Carole Horne was my second and third grade teacher in the early 1960’s. During that same time, Miss Horne served as the first and second grade teacher for my kid sister, Michele. All of the students called her Miss Horne. Miss Horne was single and remained single throughout life. Miss Horne is now well into her eighties and is in the last stage of her life. Carole Horne is dying.

Unlike her big brother, Michele keeps in touch with her childhood connections. Recently, Michele sent Miss Horne an “I’m Thinking of You” card. A short time after, Michele received a most lovely note from a couple who was assisting in providing palliative care to Carole during her final months or weeks of life.

I learned about the “I’m Thinking of You” card as well as the lovely note last week, while speaking to my sister by phone while I was between flights in Minneapolis. As my sister was reading the lovely note to me, she quickly sensed an ominous silence on my part. “You’re crying, aren’t you”? She asked. “Yes,” I managed to respond.

My crying was not over Carole Horne’s dying. My crying was over my sister’s care and concern; my crying was over the fact that my sister took the time to send a card to Carole Horne. Despite what my sister wrote in that card to Miss Horne, the card delivered the following message: You made an impact on me early on in my life. Because of that impact, I will never forget you.

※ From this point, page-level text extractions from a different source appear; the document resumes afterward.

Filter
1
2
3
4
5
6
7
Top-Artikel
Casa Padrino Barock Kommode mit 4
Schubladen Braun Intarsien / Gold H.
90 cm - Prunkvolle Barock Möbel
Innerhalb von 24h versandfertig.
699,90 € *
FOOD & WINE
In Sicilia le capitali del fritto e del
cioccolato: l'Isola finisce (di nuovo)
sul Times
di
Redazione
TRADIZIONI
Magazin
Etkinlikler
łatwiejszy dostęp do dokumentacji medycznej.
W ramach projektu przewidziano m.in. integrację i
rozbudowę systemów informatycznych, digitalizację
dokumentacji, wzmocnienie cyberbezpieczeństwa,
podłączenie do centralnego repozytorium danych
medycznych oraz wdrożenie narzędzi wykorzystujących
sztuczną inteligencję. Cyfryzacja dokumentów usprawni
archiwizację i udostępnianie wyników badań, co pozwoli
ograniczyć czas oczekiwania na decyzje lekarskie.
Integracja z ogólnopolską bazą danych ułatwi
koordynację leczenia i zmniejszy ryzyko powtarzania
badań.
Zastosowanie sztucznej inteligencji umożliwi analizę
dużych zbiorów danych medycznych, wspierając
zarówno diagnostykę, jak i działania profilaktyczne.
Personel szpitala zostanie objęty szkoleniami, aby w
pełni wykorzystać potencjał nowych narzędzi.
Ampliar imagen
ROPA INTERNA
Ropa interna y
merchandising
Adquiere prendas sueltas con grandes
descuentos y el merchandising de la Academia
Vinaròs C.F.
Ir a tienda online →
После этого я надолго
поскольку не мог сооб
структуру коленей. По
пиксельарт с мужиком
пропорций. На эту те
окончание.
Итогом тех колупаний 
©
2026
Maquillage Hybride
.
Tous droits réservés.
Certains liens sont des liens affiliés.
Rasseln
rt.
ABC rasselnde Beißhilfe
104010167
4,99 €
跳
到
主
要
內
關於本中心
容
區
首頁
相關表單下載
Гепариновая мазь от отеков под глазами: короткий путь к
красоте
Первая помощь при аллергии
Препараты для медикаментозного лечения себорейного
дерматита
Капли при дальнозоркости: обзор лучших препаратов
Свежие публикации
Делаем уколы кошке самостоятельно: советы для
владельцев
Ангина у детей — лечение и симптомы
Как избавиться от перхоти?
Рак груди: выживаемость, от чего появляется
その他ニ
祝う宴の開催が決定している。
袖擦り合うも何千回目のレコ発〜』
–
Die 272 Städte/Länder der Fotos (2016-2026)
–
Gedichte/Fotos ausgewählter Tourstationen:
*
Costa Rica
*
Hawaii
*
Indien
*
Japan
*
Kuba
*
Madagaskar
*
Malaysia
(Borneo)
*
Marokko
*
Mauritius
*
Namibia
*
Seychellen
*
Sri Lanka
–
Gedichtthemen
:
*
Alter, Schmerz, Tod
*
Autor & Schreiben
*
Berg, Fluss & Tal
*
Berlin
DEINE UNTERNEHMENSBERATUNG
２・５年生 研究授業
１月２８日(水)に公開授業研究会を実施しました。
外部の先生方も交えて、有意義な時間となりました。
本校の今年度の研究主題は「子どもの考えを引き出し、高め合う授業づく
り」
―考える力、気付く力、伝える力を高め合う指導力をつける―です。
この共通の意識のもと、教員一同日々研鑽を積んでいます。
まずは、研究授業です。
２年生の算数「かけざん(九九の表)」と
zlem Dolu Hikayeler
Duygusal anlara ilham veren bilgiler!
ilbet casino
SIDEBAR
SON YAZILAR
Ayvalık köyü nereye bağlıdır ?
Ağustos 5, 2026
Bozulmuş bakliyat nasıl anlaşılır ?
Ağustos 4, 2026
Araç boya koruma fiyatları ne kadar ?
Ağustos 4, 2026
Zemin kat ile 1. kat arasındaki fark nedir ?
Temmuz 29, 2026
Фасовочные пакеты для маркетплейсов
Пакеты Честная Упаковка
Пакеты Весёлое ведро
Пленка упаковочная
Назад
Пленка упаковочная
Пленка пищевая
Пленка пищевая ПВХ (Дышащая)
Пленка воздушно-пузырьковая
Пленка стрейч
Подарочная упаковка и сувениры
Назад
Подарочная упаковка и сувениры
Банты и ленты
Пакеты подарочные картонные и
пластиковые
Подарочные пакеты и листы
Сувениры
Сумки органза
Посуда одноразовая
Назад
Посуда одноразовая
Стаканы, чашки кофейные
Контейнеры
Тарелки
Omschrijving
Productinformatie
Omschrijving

Much energy and acrimony has been expended on the recent vote for Secretary of Education. However important this vote is, we all too often lose focus on the real role of the teacher. “Why Johnny can’t read or write” is a perennial question that will remain with us as long as there are Johnnies, teachers and schools. Depending on the zeitgeist, the blame shifts from the teacher and the education system to Johnny and his parents and his home life… if there is one.

Perhaps the wrong question is being asked. Instead of asking whether or not teachers are actually teaching, perhaps society should be asking whether or not teachers are actually touching. Perhaps society should be asking whether or not teachers, along with our education system are impacting upon our youth. Personally, I believe that the vast majority of six year-olds through eighteen year-olds in our culture are quite capable of learning and absorbing information. At the same time, I fear that so many of those same six year-olds through eighteen year-olds are not being impacted upon.

It was a Talmud professor who was far from being fluent in English – and not any professor teaching homiletics or practical rabbinics – who showed me the mechanics that went into delivering a D’var Torah and the most effective way of speaking before a congregation. It was in all likelihood the least popular professor on faculty who kept track of me when I was between pulpits and made that phone call to me over ten years ago, when Tiferet Israel of Dallas was in the offing.

Perhaps the Internet is onto something. When presenting us with security questions, it asks: who was your favorite teacher? I pray that that are more students than I realize, who attended the same Jewish Day School that I attended, who will answer “Miss Horne” when entering the name of their favorite teacher. I also pray that when Carole Horne meets her maker, she receives the very best heaven has to offer. Because of the way she impacted on her students, Carole Horne deserves the very best.